A Scientific Approach to Patent Decision Making
Passed by the US Congress in 1790, the first patent law provides early clues about this orientation. Creating rules for how the system should function, it articulated for the first time an examination system. Most contemporary European systems required only that inventors register their patents with the government, but the 1790 law required the US secretaries of state and war, and the attorney general, to review the utility and importance of inventions. The new court system would adjudicate disputes over these decisions or over a patent's novelty.
The law required, also for the first time in any national law, that applicants submit a written "specification" and a "draft or model." These submissions were necessary "to enable a workman or other person skilled in the art of manufacture ... to make, construct, or use the same, to the end that the public may have the full benefit thereof, after the expiration of the patent term." Early administrators of the patent system then put some of these drafts and models of inventions on public display, to promote patents as points of civic pride. They were part of efforts to promote "industrial tourism" and to increase the production of "useful knowledge." Historian Mario Biagioli and others have argued that the public availability of the written specifications and models, coupled with low application fees, invited a much larger group of potential inventors than did the intellectual property systems that existed in Europe at the time. Indeed, the patent system, the inventions themselves, and the details regarding these inventions were more accessible than ever before. These scholars suggest that this made the innovation process more democratic. Viewed differently, however, these elements assumed that the public was composed of either inventors or potential inventors, ready for and interested in engaging in the innovation process. This approach also assumed that the interests of inventors and non-inventors were the same, and that they would all benefit from a strong patent regime that produced more technologies for the marketplace. This was, in essence, the moral basis of the US patent system.
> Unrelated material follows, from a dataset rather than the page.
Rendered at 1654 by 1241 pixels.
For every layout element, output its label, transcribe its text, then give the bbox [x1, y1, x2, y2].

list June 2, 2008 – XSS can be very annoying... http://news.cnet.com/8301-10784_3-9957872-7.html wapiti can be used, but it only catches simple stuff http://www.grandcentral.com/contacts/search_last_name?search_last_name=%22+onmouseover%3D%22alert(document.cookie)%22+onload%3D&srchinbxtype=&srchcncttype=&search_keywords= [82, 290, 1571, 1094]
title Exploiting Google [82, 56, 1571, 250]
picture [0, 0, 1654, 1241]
The 1836 Patent Act, which established the basic institutions and rules for the system that the United States knows today, reinforced this early approach. Importantly, it defined patents as techno-legal objects to be governed with procedural objectivity. With this law, Congress created a central patent bureaucracy (then the Patents Office, now known as the Patent and Trademark Office, PTO) that would review applications and grant patents. The law authorized an examining clerk and two assistant clerks to review applications. One of these assistant clerks had to be a machinist and the other a "competent draughtsman" who possessed both technical knowledge and the skill to produce engineering drawings. Both had to have the expertise to ensure that all granted patents were "new and useful" inventions. Patent applicants could appeal these examiners' decisions to an internal appeals board, made up of experienced machinists and draftsmen (known today as the Patent Trial and Appeal Board) and ultimately to the courts. A commissioner of patents, appointed by the president of the United States, would oversee the bureaucracy's work. But the courts would play a central role in negotiating patent disputes, interpreting patent law, and developing case precedent.